Where does the pressure come from?
It's human nature in many of us to want to be the best we can. I think there's societal pressure, media pressure, partner pressure. Up until 30 years ago all the pressure really involved the home and children. The pressure on women was to be good wives and mothers. Right now that's two out of a number of things. Can you tell me any area where a woman can let go and feel comfortable?

Is it worse now than in the past?
I've been fascinated by Martha Stewart for a long time. I think it's because her entire business is perfectionism and she has been phenomenally successful in selling the concept. It's worse since Martha Stewart. Is there data to show that? No. But I actually had a patient who'd seen Martha Stewart's Thanksgiving special. She ordered everything [that Martha did]. Despite all that, the table didn't look like Martha's. Ever since women started to read, publishers have been telling women to be better than they are. Be a better mother, be a better wife, be fitter, be this. There's nothing that says you're great the way you are. I think most women out there should embrace the way they are and stop pushing themselves to be better.

How do American women compare to women in other countries?
In this country we have so much and we're not the happiest. Our lifespans are the longest. Women have more affluence, power, choice. We have a woman who's close to getting a nomination for president. Women are in a better place than they've ever been, and yet at some level they're at the worst place. They put so much pressure on themselves to be the best in everything they do.

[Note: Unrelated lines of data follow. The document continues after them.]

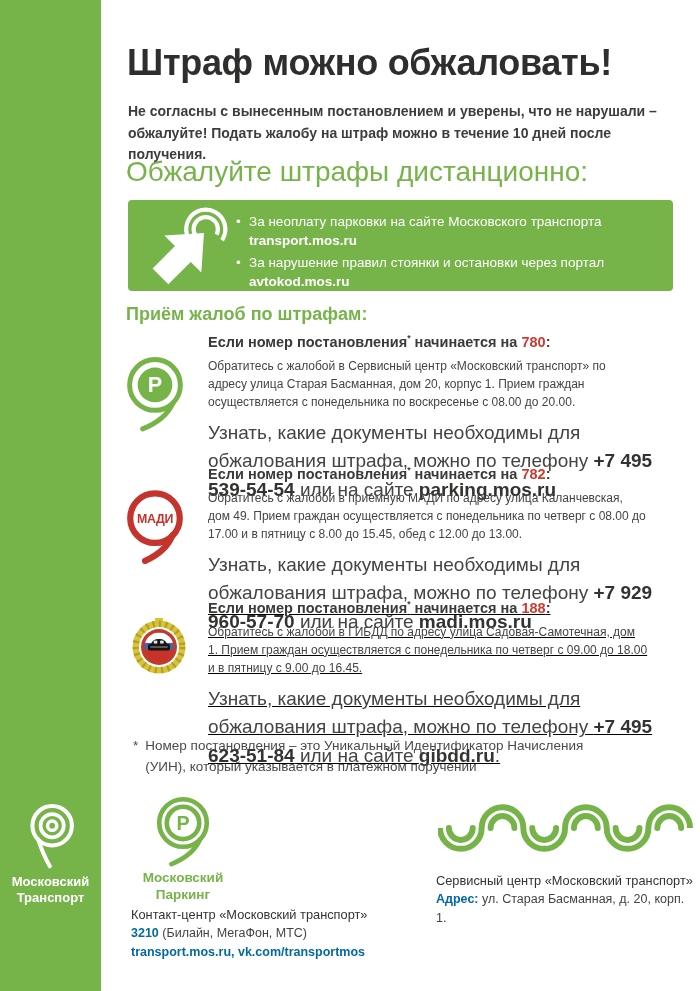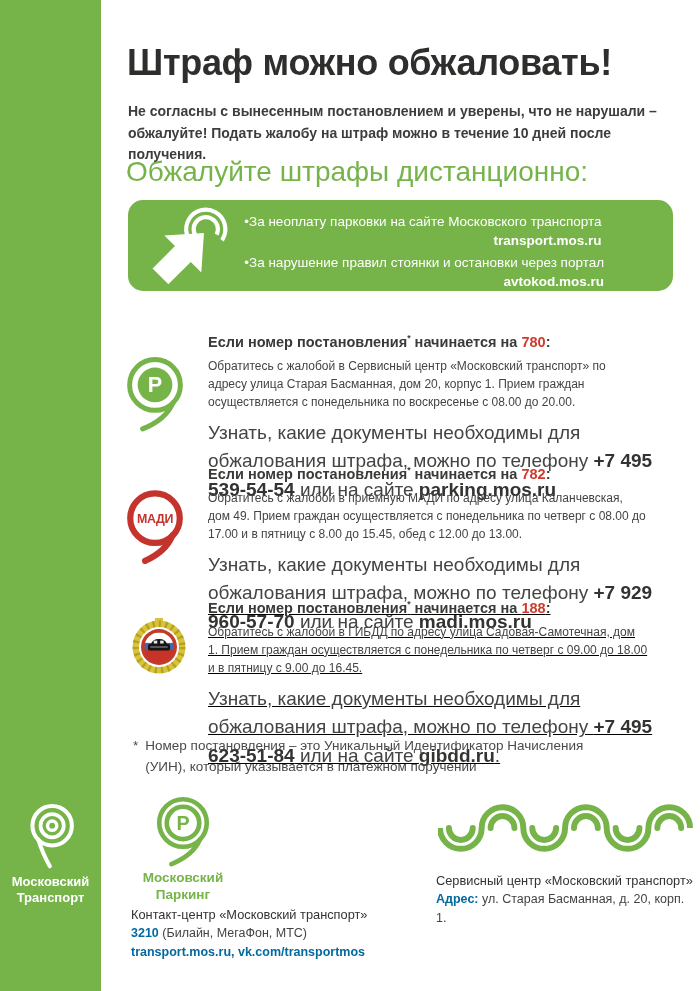--- a/index.html
+++ b/index.html
@@ -12,21 +12,21 @@
   .mt-logo { position:absolute; left:0; top:800px; width:101px; display:flex; flex-direction:column; align-items:center; }
   .mt-logo svg { width:58px; height:70px; }
   .mt-logo-text { margin-top:4px; color:#fff; font-weight:bold; font-size:13px; line-height:1.25; text-align:center; }
 
   
   .title { position:absolute; left:127px; top:42px; font-size:36px; font-weight:bold; color:#2e2e2c; letter-spacing:-0.3px; }
   .intro { position:absolute; left:128px; top:101px; width:545px; font-size:14px; line-height:1.55; color:#3d3d3b; font-weight:bold; }
   .remote-heading { position:absolute; left:126px; top:156px; font-size:28px; font-weight:normal; color:#76b349; }
 
   
-  .remote-box { position:absolute; left:128px; top:200px; width:545px; height:91px; background:#76b349; border-radius:15px;text-align:right; }
+  .remote-box { position:absolute; left:128px; top:200px; width:545px; height:91px; background:#76b349; border-radius:4px; }
   .click-icon { position:absolute; left:14px; top:5px; width:94px; height:82px; }
   .bullet-list { position:absolute; left:108px; top:12px; width:430px; color:#fff; font-size:13.5px; line-height:1.42; }
   .bullet { display:flex; margin-bottom:3px; }
   .bullet .dot { width:13px; flex:0 0 13px; }
   .bullet .dot::before { content:"•"; }
   .bullet .b-link { font-weight:bold; display:block; }
 
   .complaints-heading { position:absolute; left:126px; top:304px; font-size:18px; font-weight:bold; color:#76b349; }
 
   
@@ -93,20 +93,21 @@
       <div class="bullet">
         <span class="dot"></span>
         <span>
           <span>За нарушение правил стоянки и остановки через портал</span>
           <span class="b-link">avtokod.mos.ru</span>
         </span>
       </div>
     </div>
   </div>
 
+  <h3 class="complaints-heading">Приём жалоб по штрафам:</h3>
 
   <div class="section sec-1">
     <span class="icon">
       <svg viewBox="0 0 100 126" width="62" height="78">
         <circle cx="50" cy="50" r="41" fill="none" stroke="#76b349" stroke-width="8"></circle>
         <path d="M79,79 C70,100 52,112 30,121" fill="none" stroke="#76b349" stroke-width="8" stroke-linecap="round"></path>
         <circle cx="50" cy="50" r="28" fill="#76b349"></circle>
         <text x="50" y="62" font-size="35" font-weight="bold" fill="#fff" text-anchor="middle" font-family="Liberation Sans, sans-serif">P</text>
       </svg>
     </span>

Is there one perfectionist issue that stands out?
I'd say body image is number one. That's my clinical impression. It's huge. Girls die all the time from eating disorders … I've seen patients who are models, celebrities, who have beautiful bodies, but they always point out the faults. The funny thing is men don't look at women's bodies like that. Do you know any women who'd say they absolutely love their bodies? I've had a number of patients with cancer and, unfortunately, that's a big wakeup call. You really do appreciate your body. You stop obsessing about five pounds. You're grateful you're alive. Someone shouldn't have to go through something like that to appreciate what's really important. Why can't we look in the mirror and see the beauty?

Would you like to see a shift in how women perceive themselves?
Oh my God, yes … The fact is we're far kinder to people in our lives than we are to ourselves.

Does it get better or worse as women age?
The epidemiological research shows that women in their 50s and 60s are far happier than women in their 20s and 30s. Maybe part of it is that they put less pressure on themselves. By the time you're 60, a lot of the demons aren't important anymore. You've figured out your life partner, your kids are grown, you know what your career is or was. All these battles you've had, they tend to get easier. My guess is you'll find less of an issue with perfectionism as women age.

How do you treat your perfectionist patients?
Most of what I do is cognitive therapy. We use relaxation techniques, too, but the focus is cognitive therapy, looking at things in a different way, harshly examining what you're saying to yourself. For almost all of us, our worst enemy is our mind. I have so many friends who are so successful in so much of what they do, and they feel awful about themselves if their house is cluttered. That's what I'm trying to change. To get women to see that their glass is half full and to focus more on what they're good at. You can't be good at everything.